Friday 19 April 2024

Things I learnt to control bingeing (March 2024)


Since Christmas, I have had trouble with bingeing when ever I tried to restrict my intake.  I would be OK for a few days, but then binge.  As a result, I was not losing weight gained over Christmas.


I did a few online searches and spoke to people in similar situations to get advice.  I also read books in the library about how to stop bingeing.  Although the books were aimed at those with bulimia, I still found the content useful. 

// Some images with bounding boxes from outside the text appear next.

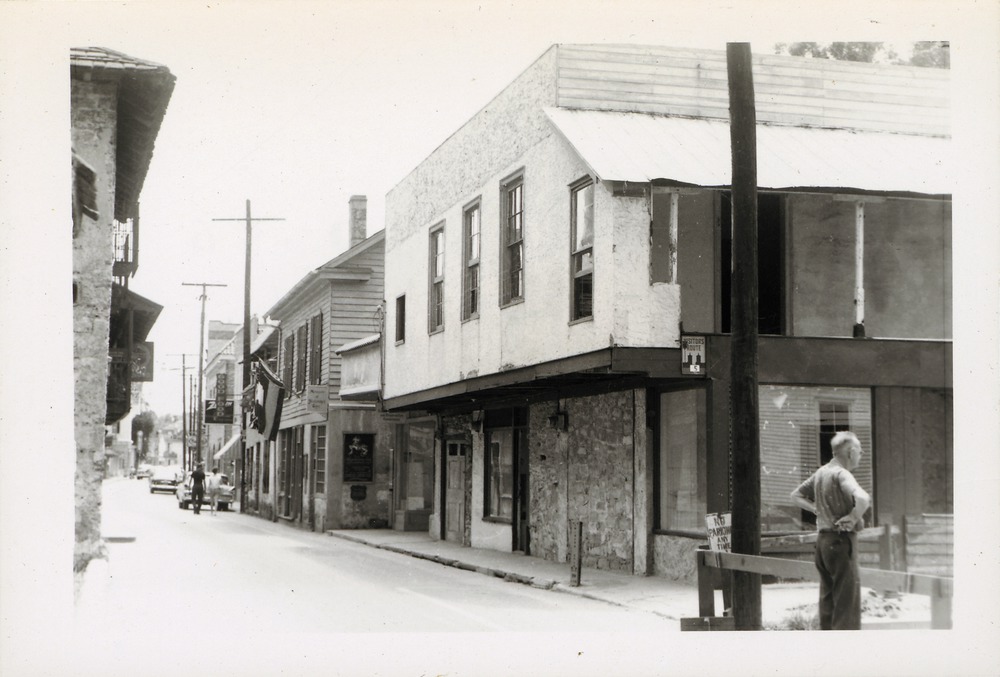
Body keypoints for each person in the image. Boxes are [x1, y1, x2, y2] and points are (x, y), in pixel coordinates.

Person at [791, 431, 871, 630]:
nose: (861, 456)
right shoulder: (842, 474)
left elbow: (796, 495)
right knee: (846, 605)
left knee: (828, 602)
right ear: (851, 452)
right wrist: (853, 517)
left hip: (823, 544)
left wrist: (816, 509)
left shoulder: (821, 473)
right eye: (860, 452)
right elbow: (863, 499)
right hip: (841, 542)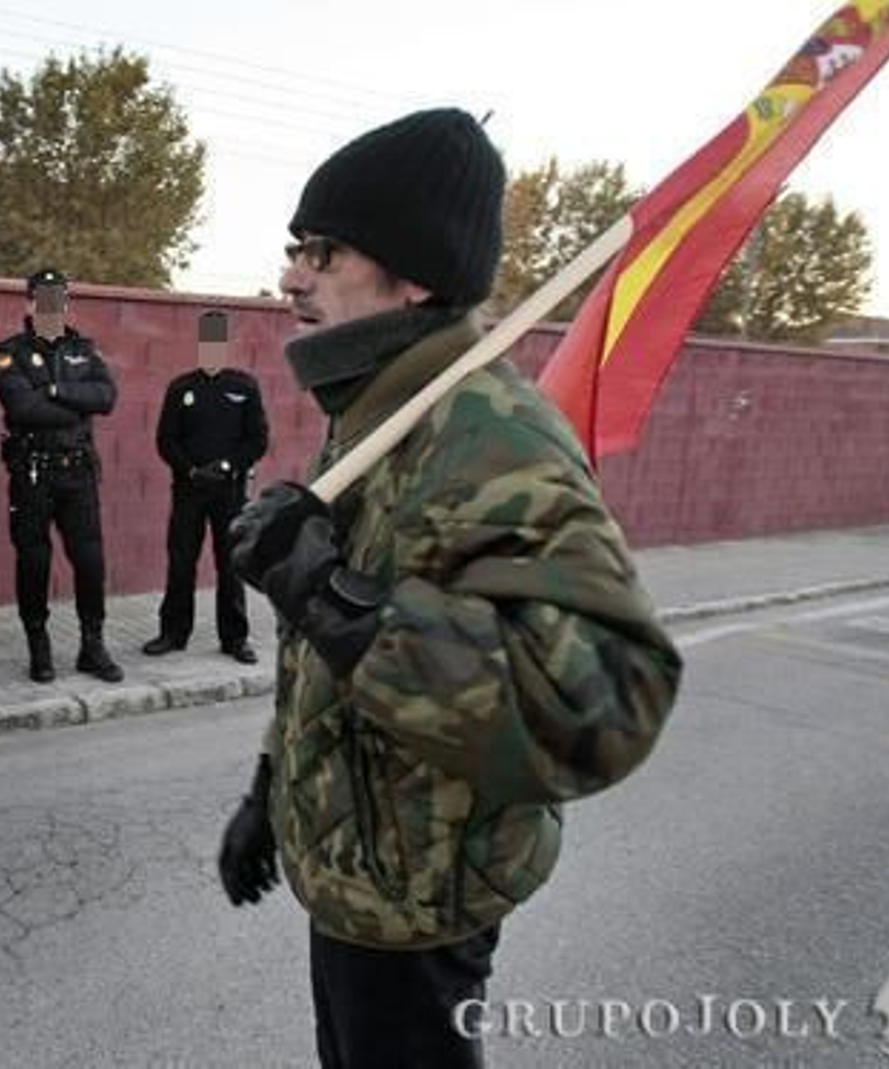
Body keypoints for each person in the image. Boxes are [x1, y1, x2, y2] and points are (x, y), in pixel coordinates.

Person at [215, 108, 683, 1068]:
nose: (292, 275)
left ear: (414, 274)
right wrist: (275, 787)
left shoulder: (487, 434)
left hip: (421, 902)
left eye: (326, 251)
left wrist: (335, 600)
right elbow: (336, 656)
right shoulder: (380, 408)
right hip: (357, 875)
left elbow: (607, 700)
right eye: (297, 248)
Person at [0, 268, 123, 684]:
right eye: (43, 300)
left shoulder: (83, 348)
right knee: (34, 561)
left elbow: (106, 398)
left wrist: (51, 389)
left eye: (59, 301)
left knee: (90, 561)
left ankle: (92, 644)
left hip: (78, 472)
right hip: (34, 474)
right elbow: (21, 409)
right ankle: (39, 645)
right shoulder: (8, 351)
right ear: (29, 304)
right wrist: (75, 401)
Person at [143, 310, 268, 664]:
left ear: (226, 346)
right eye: (206, 344)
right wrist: (192, 471)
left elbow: (257, 440)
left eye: (218, 344)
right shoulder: (181, 388)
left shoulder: (244, 386)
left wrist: (227, 466)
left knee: (230, 565)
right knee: (181, 562)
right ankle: (173, 633)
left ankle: (234, 639)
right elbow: (166, 440)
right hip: (189, 489)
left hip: (229, 491)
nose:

The books on bulimia were clean in stating that a normal eating pattern of 3 meals a day and snacks was the way to go, but obviously this was too much for me.  Bearing in mind that I just want to get back to 50 kg by summer, I used an app called Pigly to calculate the daily calorie intake to achieve my goal.  This worked out to about 850 calories per day.  Using this information and the advice from the bulimia books, I decided to try 2 meals a day, breakfast, and dinner with no snacks.  I then make an accountability chart based on this information and information I had previously read about zigzagging, the process of eating different calories amounts in the week to shake things up a bit, see figure 1. 

Finished diet plan to take me up to Pentecost.

Figure 1, weight loss plan.

Please note that this plan only goes up until Pentecost.  The first day of summer is on the 20th of June.  This is just the first part of the plan; as for the rest, I will reevaluate after Pentecost.  


So far, I have not binged and this plan of two meals a day at <800 cals is working well, but it has been hard to not snack; sometimes I did snake, but only on cabbage or carrot.  I also worked in two days of fun where I allowed for drinking alcohol.  These days are St George's Day and Pentecost.  

What I learned

  • I can lose weight on 2mad
  • Min cal restriction is working at preventing a binge
  • Zigzagging makes dinner time more fun and stops weight loss from stooling.